After the USA Freedom Act passed in the Senate on Tuesday, 67-32, Senate Majority Leader Mitch McConnell (R-KY) addressed the bill’s passage, and shared his thoughts on its impact.
While McConnell opposed the USA Freedom Act, which was created to maintain the NSA surveillance powers that expired with Section 215 of the Patriot Act at 12:01 a.m. on June 1, he was on the opposite end of the debate from his fellow Senator from Kentucky, Republican Rand Paul.
Although both Senators were against the USA Freedom Act, Paul led the campaign to abolish NSA surveillance altogether, and McConnell pushed for a “clean” extension of the Patriot Act.
The National Security Agency’s massive surveillance program was exposed by former NSA contractor Edward Snowden in June 2013. While advocates of the USA Freedom Act presented it as a bill that vindicated Snowden by reforming NSA surveillance, those in opposition noted that the act wouldn’t end the government’s collection; it would only change the channels the government went through to collect Americans’ records.
On the Senate floor, McConnell quoted an article from the Associated Press, which called the passage of the USA Freedom Act a “resounding victory for Edward Snowden.”
“Those who reveal the tactics, sources and methods of our military and intelligence community give playbook to ISIL and al-Qaeda,” said McConnell, who went on to say that not only was the USA Freedom Act a “resounding victory for Edward Snowden,” it was also a “resounding victory for those who plotted against our homeland.”
Although the Washington Post reported in Jan. that the NSA’s bulk collection of phone records “has had no discernible impact on preventing acts of terrorism,” and the NSA’s mass surveillance was recently ruled illegal by a federal appeals court, McConnell defended the program.

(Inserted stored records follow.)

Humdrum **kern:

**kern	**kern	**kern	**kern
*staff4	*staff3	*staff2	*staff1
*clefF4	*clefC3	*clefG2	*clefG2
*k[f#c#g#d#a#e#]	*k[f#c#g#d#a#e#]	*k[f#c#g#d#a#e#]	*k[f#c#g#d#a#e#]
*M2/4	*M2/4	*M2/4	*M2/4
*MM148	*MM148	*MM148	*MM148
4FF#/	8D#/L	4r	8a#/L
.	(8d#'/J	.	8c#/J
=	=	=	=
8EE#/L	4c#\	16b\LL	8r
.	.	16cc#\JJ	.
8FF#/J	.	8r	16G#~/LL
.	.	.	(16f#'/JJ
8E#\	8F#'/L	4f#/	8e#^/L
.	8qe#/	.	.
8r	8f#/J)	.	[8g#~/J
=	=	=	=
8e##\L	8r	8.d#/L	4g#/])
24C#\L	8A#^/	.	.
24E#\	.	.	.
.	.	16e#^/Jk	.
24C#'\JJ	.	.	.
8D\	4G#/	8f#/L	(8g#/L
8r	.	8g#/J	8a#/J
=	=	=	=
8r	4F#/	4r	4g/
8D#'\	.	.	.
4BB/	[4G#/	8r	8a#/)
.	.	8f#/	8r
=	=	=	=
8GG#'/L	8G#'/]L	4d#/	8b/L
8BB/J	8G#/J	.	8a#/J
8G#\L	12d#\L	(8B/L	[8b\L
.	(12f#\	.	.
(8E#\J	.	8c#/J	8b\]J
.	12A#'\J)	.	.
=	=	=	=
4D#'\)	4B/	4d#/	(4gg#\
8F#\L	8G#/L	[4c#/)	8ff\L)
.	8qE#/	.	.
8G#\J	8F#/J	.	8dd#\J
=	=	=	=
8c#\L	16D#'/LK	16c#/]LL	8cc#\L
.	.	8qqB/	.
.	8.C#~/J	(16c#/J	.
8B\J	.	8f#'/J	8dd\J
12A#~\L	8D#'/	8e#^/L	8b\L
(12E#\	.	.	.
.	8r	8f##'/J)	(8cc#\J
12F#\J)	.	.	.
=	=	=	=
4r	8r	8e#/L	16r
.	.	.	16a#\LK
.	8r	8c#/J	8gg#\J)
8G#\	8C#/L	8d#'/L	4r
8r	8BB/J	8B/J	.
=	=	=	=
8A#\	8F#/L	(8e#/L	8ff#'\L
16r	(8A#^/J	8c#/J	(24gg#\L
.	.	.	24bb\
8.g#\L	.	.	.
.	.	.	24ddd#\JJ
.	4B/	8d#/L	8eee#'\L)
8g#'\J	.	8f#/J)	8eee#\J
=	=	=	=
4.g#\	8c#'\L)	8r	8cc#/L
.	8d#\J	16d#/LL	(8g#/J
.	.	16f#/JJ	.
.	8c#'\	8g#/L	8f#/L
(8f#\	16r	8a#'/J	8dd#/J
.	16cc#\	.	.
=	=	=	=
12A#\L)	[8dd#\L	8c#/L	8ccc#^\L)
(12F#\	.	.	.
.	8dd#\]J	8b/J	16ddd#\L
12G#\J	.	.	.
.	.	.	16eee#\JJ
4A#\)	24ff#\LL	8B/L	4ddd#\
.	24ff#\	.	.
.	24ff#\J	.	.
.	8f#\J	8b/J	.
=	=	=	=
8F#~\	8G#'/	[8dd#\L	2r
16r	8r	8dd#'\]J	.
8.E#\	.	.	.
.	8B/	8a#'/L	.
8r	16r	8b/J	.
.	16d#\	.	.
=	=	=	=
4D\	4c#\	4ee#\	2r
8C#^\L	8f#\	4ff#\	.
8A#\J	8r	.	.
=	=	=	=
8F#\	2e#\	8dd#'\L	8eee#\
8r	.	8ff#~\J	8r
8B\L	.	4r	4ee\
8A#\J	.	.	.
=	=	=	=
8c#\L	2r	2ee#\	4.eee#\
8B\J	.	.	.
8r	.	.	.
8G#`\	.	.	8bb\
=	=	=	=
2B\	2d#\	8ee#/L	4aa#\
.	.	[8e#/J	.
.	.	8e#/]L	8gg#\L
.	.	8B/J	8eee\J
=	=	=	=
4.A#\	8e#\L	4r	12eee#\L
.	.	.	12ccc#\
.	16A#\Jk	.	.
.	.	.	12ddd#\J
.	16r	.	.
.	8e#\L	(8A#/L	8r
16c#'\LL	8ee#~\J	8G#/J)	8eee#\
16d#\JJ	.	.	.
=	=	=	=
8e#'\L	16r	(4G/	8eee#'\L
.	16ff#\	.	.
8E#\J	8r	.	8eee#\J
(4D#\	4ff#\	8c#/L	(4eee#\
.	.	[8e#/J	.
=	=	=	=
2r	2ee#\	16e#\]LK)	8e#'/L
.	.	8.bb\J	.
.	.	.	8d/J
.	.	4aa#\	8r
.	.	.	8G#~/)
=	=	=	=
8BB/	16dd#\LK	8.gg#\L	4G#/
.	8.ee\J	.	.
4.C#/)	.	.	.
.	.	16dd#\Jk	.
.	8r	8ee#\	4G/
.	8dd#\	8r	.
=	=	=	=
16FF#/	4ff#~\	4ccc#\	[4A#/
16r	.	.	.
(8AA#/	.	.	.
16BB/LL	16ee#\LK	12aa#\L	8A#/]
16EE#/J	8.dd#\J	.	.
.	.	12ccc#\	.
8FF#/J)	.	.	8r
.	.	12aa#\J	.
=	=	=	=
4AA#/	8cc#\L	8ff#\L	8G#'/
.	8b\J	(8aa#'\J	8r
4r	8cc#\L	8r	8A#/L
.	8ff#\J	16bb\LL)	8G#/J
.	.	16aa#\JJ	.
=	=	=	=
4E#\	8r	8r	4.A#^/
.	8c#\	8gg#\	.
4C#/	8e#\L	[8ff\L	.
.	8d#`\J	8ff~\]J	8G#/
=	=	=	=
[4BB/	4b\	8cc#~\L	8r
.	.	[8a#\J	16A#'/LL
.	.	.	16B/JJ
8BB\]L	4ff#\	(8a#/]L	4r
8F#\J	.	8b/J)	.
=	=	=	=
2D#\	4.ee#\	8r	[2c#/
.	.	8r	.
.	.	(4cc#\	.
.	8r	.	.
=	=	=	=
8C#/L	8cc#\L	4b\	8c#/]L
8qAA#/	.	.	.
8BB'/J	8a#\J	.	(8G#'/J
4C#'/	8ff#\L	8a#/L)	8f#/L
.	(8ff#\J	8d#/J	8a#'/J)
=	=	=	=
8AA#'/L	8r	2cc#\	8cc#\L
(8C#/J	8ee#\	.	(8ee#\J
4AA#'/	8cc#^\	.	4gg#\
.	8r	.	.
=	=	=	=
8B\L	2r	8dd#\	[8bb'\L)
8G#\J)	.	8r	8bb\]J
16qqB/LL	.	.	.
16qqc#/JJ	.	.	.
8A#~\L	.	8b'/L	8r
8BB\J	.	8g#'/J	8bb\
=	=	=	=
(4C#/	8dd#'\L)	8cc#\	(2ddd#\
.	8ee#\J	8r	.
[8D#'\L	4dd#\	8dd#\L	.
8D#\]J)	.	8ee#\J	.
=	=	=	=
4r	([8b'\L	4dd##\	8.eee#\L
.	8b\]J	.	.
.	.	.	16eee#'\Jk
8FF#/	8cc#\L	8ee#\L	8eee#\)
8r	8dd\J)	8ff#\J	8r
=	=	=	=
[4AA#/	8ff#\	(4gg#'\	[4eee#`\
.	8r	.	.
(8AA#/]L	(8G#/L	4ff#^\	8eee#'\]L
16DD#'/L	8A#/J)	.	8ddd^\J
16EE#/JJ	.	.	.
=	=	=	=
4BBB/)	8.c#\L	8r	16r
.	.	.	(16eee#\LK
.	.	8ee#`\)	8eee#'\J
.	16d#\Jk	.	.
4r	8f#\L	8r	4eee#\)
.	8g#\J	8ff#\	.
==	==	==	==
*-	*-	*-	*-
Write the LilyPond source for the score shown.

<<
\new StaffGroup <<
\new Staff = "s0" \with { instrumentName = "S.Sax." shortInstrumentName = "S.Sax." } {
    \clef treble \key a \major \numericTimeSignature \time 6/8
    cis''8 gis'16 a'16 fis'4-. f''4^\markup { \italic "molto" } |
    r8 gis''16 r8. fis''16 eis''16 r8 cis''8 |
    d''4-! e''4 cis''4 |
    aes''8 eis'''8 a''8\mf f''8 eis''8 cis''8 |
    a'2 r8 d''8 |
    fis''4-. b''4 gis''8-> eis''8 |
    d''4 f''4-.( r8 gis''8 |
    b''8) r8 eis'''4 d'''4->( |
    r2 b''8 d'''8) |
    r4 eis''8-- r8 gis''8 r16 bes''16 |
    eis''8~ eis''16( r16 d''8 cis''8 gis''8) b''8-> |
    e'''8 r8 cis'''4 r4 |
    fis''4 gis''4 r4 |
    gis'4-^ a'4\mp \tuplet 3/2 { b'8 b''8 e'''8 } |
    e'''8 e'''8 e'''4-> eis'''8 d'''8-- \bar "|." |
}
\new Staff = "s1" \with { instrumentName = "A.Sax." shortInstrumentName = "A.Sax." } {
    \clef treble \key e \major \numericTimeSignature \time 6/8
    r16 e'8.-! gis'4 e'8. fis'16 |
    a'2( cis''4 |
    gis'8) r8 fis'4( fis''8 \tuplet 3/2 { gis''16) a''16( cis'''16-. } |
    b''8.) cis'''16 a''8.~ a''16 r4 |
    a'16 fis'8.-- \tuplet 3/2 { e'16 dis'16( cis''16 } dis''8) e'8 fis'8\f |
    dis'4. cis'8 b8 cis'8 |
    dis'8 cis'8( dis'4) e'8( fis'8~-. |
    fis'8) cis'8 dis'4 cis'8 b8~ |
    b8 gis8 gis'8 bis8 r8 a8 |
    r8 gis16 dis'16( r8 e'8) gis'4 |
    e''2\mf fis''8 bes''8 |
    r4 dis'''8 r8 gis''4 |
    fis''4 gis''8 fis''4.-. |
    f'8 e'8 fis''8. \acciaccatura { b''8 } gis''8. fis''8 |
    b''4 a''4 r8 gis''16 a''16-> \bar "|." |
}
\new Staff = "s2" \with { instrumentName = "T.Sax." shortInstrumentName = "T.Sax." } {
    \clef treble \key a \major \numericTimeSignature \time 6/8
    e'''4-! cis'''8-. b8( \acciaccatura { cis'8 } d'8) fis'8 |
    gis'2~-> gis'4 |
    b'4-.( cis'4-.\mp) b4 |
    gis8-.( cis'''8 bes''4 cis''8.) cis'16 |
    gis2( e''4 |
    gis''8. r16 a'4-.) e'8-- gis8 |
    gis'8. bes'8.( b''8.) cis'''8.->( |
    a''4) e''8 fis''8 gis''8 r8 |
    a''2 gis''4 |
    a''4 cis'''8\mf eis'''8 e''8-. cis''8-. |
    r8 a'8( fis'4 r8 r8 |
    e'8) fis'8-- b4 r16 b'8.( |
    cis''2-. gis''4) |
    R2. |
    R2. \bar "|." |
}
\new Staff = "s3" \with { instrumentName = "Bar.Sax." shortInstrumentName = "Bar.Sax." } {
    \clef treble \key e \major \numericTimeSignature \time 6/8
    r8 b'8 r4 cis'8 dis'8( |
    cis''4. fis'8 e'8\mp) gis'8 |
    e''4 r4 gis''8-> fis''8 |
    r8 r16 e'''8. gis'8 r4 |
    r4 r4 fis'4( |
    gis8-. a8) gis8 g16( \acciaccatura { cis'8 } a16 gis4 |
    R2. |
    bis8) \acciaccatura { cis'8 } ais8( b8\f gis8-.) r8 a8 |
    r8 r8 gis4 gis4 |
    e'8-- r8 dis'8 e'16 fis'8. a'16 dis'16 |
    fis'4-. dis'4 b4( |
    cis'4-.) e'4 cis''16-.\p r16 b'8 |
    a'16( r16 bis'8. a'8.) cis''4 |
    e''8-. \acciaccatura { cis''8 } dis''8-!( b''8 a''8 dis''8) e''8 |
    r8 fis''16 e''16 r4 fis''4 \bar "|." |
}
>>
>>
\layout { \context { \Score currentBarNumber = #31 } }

“Nobody’s civil liberties are being violated here,” McConnell said, regarding NSA surveillance. “The president’s campaign to destroy the tools used to prevent another terrorist attack have been aided by those seeking to prosecute officers in the intelligence community, diminish our intelligence capabilities, and despicably to leak and reveal classified information, putting our nation further at risk.”
When the Senate passed the USA Freedom Act on Tuesday afternoon, it approved the same version that was previously passed in the House of Representatives, despite the fact that both McConnell and Paul requested amendments to the bill.
A debate was held over possible amendments on Tuesday, and while McConnell struck down the nine amendments presented by Senator Paul and Sen. Ron Wyden (D-Ore.), he did bring up four amendments of his own, which were all rejected.